EDA & Visualization	25 pts	Data checks are thorough, the t-test is set up and interpreted correctly, and all ggplot2 graphs are clean, fully labeled, styled with legible color palettes, and biologically intuitive.
Model Building & Accuracy	25 pts	The data split is randomized and seeded, scaling and feature encoding are executed without leaks, and the predictive model successfully surpasses null/random baseline performance.
Evaluation Metrics	15 pts	The Confusion Matrix is formatted correctly.

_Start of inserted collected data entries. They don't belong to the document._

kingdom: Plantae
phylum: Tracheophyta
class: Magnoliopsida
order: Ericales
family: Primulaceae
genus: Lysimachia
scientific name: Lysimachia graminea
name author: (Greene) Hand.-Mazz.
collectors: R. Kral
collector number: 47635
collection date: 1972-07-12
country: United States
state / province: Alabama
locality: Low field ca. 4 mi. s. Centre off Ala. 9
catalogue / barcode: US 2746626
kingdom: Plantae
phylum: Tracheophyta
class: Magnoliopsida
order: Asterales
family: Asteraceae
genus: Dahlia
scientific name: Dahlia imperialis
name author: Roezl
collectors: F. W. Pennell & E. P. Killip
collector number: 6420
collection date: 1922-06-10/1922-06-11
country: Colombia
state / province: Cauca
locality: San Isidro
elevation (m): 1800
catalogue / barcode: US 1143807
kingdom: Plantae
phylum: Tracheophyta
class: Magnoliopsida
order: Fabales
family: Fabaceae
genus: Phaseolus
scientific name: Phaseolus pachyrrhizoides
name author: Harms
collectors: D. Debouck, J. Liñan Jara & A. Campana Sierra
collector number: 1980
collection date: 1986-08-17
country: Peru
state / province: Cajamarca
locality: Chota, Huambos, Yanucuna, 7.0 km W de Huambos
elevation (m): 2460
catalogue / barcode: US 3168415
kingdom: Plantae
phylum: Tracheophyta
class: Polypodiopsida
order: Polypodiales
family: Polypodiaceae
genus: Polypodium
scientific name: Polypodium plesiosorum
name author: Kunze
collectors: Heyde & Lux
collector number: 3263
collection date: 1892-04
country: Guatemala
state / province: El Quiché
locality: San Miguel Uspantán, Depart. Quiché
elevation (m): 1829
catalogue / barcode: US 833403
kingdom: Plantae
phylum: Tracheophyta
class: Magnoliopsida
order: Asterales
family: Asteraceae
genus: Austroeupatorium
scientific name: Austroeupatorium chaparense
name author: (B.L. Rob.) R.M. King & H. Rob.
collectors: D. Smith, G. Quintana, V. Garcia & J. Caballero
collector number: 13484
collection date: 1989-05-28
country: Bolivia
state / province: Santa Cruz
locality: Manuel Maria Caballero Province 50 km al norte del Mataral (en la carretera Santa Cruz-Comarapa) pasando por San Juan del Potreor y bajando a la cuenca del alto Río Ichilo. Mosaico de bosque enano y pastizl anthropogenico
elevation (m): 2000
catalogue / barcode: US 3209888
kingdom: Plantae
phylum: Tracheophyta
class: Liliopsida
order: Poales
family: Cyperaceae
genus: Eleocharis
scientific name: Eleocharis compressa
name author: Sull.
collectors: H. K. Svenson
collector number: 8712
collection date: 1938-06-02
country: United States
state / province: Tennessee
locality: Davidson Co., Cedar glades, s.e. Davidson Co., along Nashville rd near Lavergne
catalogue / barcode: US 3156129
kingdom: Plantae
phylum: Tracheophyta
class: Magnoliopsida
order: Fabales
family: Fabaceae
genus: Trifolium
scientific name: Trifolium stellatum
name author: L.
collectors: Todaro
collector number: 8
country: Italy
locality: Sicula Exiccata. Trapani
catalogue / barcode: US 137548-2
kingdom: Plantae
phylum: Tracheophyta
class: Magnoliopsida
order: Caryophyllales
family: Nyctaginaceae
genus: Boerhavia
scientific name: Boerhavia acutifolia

The calculations for precision and recall are mathematically flawless and interpreted correctly in a biological context.
Bias-Variance Analysis	15 pts	The student’s written analysis is comprehensive, well-structured, exactly 300 words (or slightly more), and demonstrates a mature understanding of bias, variance, and model generalization techniques.

5. Submission Guidelines

To complete your capstone requirements, you must package and submit the following two files via your AUW student portal (or your designated Google Classroom assignment page) before the final deadline:

1. Your Complete R Markdown / Script File (.R or .ipynb): This script must contain your complete, end-to-end coding stream from raw data ingestion to modeling output. Ensure your code is thoroughly documented using R comment tags (#) so that any user can run the notebook and achieve identical outputs.
2. Your Compiled Lab Report (.pdf): A nicely styled, compiled PDF containing all generated ggplot2 visualizations, statistical summaries, confusion matrices, and your 300-word written analysis of the bias-variance trade-off.